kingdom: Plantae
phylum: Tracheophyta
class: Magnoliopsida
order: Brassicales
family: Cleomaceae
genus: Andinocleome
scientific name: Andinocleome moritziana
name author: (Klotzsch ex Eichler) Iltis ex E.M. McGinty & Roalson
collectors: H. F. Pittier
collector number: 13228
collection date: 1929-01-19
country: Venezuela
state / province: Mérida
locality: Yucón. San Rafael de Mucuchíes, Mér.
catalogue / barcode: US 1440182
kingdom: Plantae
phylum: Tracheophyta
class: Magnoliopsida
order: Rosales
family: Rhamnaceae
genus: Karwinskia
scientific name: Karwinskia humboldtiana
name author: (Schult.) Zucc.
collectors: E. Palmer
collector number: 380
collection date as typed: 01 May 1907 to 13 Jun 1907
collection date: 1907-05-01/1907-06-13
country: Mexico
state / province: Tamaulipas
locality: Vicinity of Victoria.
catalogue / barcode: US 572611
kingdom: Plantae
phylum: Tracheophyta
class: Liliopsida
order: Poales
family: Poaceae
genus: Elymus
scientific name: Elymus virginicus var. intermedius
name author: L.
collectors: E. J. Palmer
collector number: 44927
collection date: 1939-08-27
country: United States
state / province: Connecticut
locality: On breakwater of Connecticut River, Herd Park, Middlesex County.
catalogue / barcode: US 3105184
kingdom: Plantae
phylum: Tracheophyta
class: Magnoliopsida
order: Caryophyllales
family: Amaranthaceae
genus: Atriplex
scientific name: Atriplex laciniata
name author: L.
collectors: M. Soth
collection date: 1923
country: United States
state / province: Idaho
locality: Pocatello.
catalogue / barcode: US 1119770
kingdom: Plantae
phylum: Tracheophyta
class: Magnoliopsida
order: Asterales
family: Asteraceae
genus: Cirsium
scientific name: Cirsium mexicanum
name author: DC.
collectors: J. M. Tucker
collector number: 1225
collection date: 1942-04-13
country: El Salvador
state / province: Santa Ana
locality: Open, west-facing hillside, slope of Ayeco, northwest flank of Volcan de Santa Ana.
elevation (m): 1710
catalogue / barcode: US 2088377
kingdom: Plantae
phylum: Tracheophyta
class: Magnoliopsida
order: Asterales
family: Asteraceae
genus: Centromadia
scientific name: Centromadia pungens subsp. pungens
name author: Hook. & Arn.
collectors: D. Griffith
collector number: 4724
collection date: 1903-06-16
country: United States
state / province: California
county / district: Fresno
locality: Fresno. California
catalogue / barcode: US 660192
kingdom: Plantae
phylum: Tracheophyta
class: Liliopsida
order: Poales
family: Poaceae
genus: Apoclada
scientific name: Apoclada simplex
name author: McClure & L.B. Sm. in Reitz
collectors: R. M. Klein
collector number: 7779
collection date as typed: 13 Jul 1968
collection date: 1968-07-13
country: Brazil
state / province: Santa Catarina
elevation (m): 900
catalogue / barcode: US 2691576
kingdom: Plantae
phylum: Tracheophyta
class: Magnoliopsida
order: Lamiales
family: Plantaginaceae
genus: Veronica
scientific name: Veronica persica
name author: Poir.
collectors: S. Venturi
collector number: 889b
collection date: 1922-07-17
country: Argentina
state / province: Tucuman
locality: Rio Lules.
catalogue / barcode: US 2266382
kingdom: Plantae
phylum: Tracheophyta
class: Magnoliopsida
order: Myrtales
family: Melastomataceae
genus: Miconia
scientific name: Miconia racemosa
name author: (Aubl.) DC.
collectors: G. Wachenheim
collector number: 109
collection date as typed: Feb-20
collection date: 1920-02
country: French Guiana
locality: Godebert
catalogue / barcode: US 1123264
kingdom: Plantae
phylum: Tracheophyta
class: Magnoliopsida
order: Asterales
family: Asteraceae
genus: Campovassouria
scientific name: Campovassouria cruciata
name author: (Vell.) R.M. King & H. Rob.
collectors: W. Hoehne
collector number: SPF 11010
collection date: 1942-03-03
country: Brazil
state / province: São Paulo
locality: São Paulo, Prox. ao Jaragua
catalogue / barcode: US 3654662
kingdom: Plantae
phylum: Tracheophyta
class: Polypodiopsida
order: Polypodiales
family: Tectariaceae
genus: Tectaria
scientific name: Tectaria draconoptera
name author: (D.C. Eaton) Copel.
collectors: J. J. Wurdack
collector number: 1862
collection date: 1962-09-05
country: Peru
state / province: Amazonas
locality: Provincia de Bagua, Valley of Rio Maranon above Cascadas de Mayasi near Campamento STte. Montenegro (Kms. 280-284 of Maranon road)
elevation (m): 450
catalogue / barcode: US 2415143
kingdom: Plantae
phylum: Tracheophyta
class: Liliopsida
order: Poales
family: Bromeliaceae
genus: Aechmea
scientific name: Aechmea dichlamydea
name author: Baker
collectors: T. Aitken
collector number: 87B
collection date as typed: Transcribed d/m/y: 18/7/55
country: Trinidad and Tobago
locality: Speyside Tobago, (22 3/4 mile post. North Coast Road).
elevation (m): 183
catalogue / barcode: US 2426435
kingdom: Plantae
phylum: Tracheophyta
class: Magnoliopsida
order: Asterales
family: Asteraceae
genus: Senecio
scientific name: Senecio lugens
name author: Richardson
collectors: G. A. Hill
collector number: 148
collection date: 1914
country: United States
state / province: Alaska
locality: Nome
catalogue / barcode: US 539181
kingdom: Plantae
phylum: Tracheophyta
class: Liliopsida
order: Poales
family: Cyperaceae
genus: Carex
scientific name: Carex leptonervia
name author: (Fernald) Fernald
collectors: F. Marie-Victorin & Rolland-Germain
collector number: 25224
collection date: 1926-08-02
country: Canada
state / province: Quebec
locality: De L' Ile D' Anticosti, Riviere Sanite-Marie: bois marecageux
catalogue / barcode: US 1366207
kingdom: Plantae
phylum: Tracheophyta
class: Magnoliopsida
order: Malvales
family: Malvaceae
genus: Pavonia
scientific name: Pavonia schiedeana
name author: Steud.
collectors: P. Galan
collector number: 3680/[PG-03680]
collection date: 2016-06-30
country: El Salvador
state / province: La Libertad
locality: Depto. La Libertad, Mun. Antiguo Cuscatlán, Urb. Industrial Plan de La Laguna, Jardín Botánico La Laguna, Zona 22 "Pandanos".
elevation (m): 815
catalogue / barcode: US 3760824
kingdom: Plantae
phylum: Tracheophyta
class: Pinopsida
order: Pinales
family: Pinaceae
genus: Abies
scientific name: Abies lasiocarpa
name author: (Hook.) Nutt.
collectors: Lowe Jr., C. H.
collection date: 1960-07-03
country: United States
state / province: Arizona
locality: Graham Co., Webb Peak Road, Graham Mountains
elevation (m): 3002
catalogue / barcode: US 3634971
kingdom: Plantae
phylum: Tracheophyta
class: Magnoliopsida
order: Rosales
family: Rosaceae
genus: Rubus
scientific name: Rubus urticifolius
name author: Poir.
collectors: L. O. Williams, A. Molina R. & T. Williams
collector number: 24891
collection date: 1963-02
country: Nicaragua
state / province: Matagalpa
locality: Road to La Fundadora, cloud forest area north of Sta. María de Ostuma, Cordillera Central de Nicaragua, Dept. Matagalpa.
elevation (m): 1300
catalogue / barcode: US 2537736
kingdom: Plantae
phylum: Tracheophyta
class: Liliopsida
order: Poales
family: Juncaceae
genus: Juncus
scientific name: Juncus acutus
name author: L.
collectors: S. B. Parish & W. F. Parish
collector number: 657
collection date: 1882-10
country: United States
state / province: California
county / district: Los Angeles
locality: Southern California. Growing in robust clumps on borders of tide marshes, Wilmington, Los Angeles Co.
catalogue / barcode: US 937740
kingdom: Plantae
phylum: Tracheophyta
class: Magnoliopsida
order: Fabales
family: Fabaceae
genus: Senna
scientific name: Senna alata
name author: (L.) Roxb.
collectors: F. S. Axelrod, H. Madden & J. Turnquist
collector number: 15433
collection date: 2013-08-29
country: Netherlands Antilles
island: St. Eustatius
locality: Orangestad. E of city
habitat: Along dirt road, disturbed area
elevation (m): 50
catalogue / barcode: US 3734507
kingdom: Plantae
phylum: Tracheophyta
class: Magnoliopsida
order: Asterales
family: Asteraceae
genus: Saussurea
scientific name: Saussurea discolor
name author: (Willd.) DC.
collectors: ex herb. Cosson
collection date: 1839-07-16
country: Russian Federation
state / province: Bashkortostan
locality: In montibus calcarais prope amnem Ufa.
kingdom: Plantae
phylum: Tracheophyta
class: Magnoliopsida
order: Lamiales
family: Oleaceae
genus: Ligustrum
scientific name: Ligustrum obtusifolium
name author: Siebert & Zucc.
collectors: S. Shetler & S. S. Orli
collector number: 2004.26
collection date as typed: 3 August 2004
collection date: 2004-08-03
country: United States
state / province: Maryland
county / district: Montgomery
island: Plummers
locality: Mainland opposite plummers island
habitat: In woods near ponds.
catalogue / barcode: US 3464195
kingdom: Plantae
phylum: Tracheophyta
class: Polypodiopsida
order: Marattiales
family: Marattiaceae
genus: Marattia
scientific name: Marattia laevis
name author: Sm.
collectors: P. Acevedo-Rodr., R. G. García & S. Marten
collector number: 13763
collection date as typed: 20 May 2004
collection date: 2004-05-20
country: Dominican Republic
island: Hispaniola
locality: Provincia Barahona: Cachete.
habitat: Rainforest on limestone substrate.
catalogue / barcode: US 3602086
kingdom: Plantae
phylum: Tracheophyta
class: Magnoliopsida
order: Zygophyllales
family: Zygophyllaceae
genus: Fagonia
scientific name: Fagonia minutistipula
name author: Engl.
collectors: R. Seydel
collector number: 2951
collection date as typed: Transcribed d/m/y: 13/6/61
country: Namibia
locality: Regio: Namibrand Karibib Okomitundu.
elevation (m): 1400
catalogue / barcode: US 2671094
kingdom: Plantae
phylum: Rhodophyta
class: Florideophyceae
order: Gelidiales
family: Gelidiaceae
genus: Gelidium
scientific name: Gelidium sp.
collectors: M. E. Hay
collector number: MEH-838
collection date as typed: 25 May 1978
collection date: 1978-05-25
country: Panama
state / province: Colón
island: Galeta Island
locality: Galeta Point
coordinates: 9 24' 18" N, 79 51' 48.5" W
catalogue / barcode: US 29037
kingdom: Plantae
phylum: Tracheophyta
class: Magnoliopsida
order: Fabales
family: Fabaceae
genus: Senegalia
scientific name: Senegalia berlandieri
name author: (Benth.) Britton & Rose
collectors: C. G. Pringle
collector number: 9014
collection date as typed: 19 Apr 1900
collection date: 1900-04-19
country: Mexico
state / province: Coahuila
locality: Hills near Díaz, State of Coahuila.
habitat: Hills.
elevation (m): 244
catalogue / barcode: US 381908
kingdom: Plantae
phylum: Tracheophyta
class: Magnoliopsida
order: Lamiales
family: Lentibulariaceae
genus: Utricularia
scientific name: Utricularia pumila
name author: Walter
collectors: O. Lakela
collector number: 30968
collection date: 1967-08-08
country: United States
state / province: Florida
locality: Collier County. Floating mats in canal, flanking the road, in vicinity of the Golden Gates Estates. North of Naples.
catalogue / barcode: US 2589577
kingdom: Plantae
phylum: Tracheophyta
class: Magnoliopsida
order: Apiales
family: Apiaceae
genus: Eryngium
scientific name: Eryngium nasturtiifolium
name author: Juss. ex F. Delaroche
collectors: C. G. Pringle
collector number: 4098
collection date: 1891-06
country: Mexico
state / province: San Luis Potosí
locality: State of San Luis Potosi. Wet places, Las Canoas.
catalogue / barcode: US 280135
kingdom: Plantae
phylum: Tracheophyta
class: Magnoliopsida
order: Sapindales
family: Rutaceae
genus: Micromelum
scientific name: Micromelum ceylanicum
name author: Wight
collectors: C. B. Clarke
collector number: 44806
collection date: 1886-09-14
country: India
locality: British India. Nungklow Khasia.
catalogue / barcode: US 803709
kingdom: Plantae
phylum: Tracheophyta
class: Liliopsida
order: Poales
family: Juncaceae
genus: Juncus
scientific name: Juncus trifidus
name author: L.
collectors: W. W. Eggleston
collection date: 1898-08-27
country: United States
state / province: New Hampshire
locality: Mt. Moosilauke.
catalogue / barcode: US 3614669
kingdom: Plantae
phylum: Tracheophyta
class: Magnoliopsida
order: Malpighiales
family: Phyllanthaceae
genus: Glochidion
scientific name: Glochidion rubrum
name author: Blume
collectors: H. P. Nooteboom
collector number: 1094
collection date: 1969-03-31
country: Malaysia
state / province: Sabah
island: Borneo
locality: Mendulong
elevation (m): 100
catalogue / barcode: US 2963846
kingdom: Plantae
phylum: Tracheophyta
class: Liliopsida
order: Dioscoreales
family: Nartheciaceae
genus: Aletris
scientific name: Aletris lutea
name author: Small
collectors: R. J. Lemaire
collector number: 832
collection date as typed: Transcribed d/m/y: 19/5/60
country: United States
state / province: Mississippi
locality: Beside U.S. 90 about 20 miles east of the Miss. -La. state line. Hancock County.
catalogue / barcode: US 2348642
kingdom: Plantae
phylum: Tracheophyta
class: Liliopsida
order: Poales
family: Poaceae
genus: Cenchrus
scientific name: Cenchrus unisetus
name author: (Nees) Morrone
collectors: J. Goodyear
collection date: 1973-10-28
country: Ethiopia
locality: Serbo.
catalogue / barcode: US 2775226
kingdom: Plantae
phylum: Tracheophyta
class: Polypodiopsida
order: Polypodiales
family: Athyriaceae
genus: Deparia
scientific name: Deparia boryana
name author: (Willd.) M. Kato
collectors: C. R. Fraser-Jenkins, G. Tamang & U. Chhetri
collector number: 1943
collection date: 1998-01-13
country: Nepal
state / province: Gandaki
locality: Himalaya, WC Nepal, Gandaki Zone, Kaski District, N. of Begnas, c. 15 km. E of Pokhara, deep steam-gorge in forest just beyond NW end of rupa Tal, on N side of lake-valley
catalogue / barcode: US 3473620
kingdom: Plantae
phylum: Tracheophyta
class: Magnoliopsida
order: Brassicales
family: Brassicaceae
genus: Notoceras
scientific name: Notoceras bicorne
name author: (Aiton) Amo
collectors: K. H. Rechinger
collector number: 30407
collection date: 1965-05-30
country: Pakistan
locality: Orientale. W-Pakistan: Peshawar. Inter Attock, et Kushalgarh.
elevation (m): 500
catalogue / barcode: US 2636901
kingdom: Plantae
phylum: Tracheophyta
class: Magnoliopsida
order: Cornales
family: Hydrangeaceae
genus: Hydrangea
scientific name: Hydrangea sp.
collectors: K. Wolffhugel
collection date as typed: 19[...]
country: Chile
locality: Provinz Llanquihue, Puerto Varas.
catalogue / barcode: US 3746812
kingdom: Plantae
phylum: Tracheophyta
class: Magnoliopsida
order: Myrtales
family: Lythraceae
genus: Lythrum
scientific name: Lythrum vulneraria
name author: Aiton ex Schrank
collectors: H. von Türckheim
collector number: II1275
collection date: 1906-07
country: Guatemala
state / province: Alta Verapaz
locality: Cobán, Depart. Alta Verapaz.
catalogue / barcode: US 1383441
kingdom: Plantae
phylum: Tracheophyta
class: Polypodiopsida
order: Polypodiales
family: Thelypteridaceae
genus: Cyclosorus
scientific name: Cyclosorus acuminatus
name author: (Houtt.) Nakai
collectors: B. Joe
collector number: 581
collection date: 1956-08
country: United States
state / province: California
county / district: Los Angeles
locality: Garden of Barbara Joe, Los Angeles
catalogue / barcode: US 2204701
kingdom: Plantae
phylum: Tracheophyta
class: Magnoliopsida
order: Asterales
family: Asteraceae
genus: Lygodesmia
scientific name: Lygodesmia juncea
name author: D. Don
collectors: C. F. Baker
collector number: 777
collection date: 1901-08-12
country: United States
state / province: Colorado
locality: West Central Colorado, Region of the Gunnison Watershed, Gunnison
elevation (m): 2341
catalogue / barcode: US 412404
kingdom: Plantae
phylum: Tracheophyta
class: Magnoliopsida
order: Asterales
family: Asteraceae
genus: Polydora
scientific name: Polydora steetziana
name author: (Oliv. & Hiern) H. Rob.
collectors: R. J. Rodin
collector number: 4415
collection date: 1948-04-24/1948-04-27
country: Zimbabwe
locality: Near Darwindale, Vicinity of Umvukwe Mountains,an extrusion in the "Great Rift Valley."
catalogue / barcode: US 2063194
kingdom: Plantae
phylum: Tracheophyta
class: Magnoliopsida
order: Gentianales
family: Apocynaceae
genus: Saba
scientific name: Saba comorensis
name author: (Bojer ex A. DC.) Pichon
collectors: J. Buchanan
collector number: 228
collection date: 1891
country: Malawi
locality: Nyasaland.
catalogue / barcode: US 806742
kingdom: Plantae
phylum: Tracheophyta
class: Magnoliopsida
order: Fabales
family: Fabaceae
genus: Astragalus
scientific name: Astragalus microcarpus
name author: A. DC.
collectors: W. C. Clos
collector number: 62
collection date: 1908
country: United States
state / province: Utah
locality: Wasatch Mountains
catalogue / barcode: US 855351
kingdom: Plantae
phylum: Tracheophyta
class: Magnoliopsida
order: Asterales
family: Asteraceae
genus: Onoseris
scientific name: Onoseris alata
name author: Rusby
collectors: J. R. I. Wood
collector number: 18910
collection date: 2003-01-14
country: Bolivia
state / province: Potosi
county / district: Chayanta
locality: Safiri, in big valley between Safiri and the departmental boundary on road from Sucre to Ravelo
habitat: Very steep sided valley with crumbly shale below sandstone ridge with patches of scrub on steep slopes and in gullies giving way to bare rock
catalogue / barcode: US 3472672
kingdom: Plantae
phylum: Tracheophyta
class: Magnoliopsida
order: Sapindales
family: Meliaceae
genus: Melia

EXERCISE DETAILS: Could you retype the rows word for word, starting with the first line and going on through the line with "collector number: 4724"?

EXERCISE RESPONSE:
kingdom: Plantae
phylum: Tracheophyta
class: Magnoliopsida
order: Brassicales
family: Cleomaceae
genus: Andinocleome
scientific name: Andinocleome moritziana
name author: (Klotzsch ex Eichler) Iltis ex E.M. McGinty & Roalson
collectors: H. F. Pittier
collector number: 13228
collection date: 1929-01-19
country: Venezuela
state / province: Mérida
locality: Yucón. San Rafael de Mucuchíes, Mér.
catalogue / barcode: US 1440182
kingdom: Plantae
phylum: Tracheophyta
class: Magnoliopsida
order: Rosales
family: Rhamnaceae
genus: Karwinskia
scientific name: Karwinskia humboldtiana
name author: (Schult.) Zucc.
collectors: E. Palmer
collector number: 380
collection date as typed: 01 May 1907 to 13 Jun 1907
collection date: 1907-05-01/1907-06-13
country: Mexico
state / province: Tamaulipas
locality: Vicinity of Victoria.
catalogue / barcode: US 572611
kingdom: Plantae
phylum: Tracheophyta
class: Liliopsida
order: Poales
family: Poaceae
genus: Elymus
scientific name: Elymus virginicus var. intermedius
name author: L.
collectors: E. J. Palmer
collector number: 44927
collection date: 1939-08-27
country: United States
state / province: Connecticut
locality: On breakwater of Connecticut River, Herd Park, Middlesex County.
catalogue / barcode: US 3105184
kingdom: Plantae
phylum: Tracheophyta
class: Magnoliopsida
order: Caryophyllales
family: Amaranthaceae
genus: Atriplex
scientific name: Atriplex laciniata
name author: L.
collectors: M. Soth
collection date: 1923
country: United States
state / province: Idaho
locality: Pocatello.
catalogue / barcode: US 1119770
kingdom: Plantae
phylum: Tracheophyta
class: Magnoliopsida
order: Asterales
family: Asteraceae
genus: Cirsium
scientific name: Cirsium mexicanum
name author: DC.
collectors: J. M. Tucker
collector number: 1225
collection date: 1942-04-13
country: El Salvador
state / province: Santa Ana
locality: Open, west-facing hillside, slope of Ayeco, northwest flank of Volcan de Santa Ana.
elevation (m): 1710
catalogue / barcode: US 2088377
kingdom: Plantae
phylum: Tracheophyta
class: Magnoliopsida
order: Asterales
family: Asteraceae
genus: Centromadia
scientific name: Centromadia pungens subsp. pungens
name author: Hook. & Arn.
collectors: D. Griffith
collector number: 4724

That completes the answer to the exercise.